Saturday, January 13, 2007

Interview with Sebastien Billard

Google auto-translation from French to English

The presentation of ViewFinder 2 days ago had raised some comments and interrogations. Rafael Mizrahi, director of technology at Feng-GUI, and creator of the algorithm agreed to answer my questions.

Sebastien Billiards: Hello Rafael, could you present yourselves at the readers? Rafael Mizrahi: I have worked in data-processing industry for more than 16 years. Playing of the music and making painting, I always had a strong sensitivity for the harmony. These two aspects of my personality naturally led me to the study of the user interfaces, a branch of data-processing research.

SB: When started to develop this algorithm?
RM: I undertook research on the composition dynamic and taught during the 10 last years. The implementation of ViewFinder strictly speaking did not begin that approximately 2 years ago.

SB: Which research did you use to develop ViewFinder?
RM: The question is often asked to us, this is why we will add more information on the site on this subject. But if I were to summarize in only one word, I will say: the salience (NdT: i.e. capacity of an element to be arisen at the time of visual perception of a scene, at the point to take a particular cognitive importance).
More information in this Powerpoint

The ViewFinder algorithm creates a map of salience site. The charts of salience were developed during the 25 last years by the research laboratories on the numerical vision. The algorithm was developed then compared with the experimental results of research on the movements of the glance, in order to accurately represent the way in which the human ones are attracted by the visual ones.

SB: Does your algorithm analyze only contrasts, or takes it in account other stimuli or behaviors?
RM: ViewFinder takes into account contrasts, but also the colors, the movements, textures, flows as well as other criteria, with an aim of behaving like an eye and a brain (model “bottom-up”, eye towards the brain). We also work to include in the algorithm of the capacities of detection of the texts and the faces, which are key elements of the attention at the human ones (model “top-down”).

SB: What do you hear exactly by “flow”?
RM: That they are flow, movements, of textures, all that report/ratio with the reasons which one can find in the images. For example, take a car of small size (let us say 2% of the surface of the image) according to a road with mountainside. The algorithm of detection of the movement included in ViewFinder can identify this car, because it breaks the fluidity of the texture of the mountain.
SB: And concerning the text, do you speak to analyze the direction of the texts, or only their appearance?

RM: The detection of the texts (in fact their localization) as that of the faces are used to determine the places posting of the text and the faces. They are algorithms of classification, which locate reasons, but do not try to compare them with a data base biometric or to carry out a character recognition. It is thus a question just of knowing that there is something of interesting at a given place.

SB: Your tool often suggests a visual attention paid to the edges, whereas these zones are empty. Is it about a bug? of an artifact?

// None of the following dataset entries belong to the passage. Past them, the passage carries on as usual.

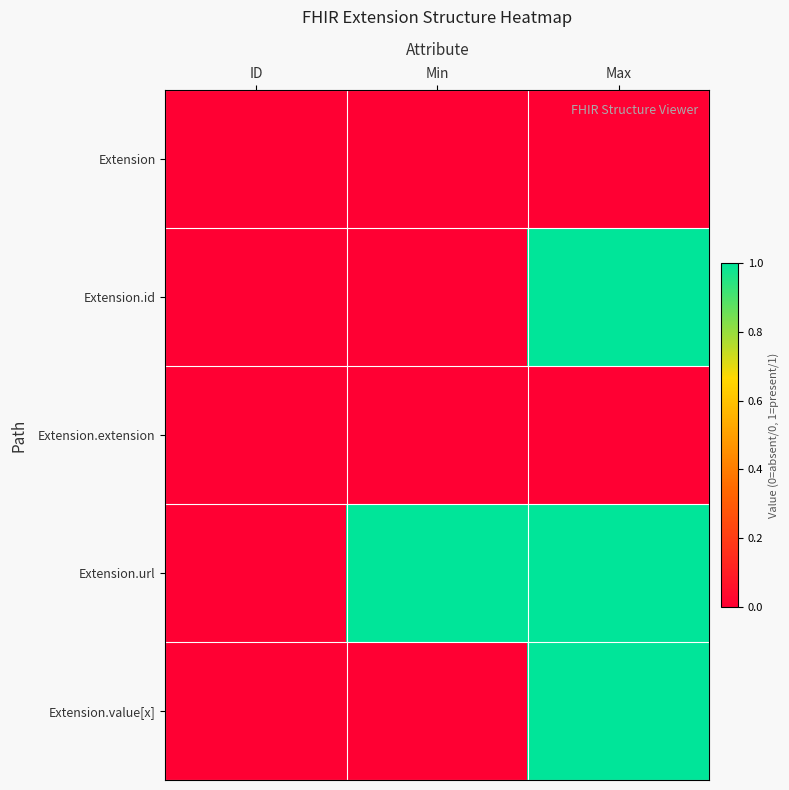

Reading right to left, extract all data points from this chart.

Extension: Max=0	Min=0	ID=0
Extension.id: Max=1	Min=0	ID=0
Extension.extension: Max=0	Min=0	ID=0
Extension.url: Max=1	Min=1	ID=0
Extension.value[x]: Max=1	Min=0	ID=0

RM: Indeed, a certain number of people pointed out it to us, and we think of providing examples and of explaining these results. It is not a bug. Very often they are areas presenting a strong contrast with the interior zone, and these zones attract your attention, even if it is in a subliminal way and that they do not contain anything significant. As underlines it the article “Psychology of the form and dynamic symmetry”, the rate/rhythm is in the time what symmetry is with space.

SB: Your tool does not analyze the direction, i.e. meant elements. Up to what point content of the texts or the images does it affect the visual attention? Does the visual attention depend on what is represented, or depends it only on the way in which the things are represented?
RM: The attention can as well be reflexive, impulsive (“bottom-up”) that cognitive, related to the context (“top-down”). It depends at the same time on “how” and “what”.

Take this example: you lead the night, on a circular road. On this road, a car is parked, with its lit indicators. Your attention is drawn by these light which ignites and die out, once (“bottom-up”). You carry on your road, and start to be unaware of these lights (“top-down”) because you know that this car will not have any more an influence on you. It is right a car parking itself. SB: Which are the future projects and developments?
RM: Our Company Feng-GUI has as a specialty the perception of the visual ones, which it is of attention or attraction. Our business model is to develop various applications of Viewfinder, for then integrating them in the products of companies leaders such as Apple, Adobe, Google, Yahoo, etc.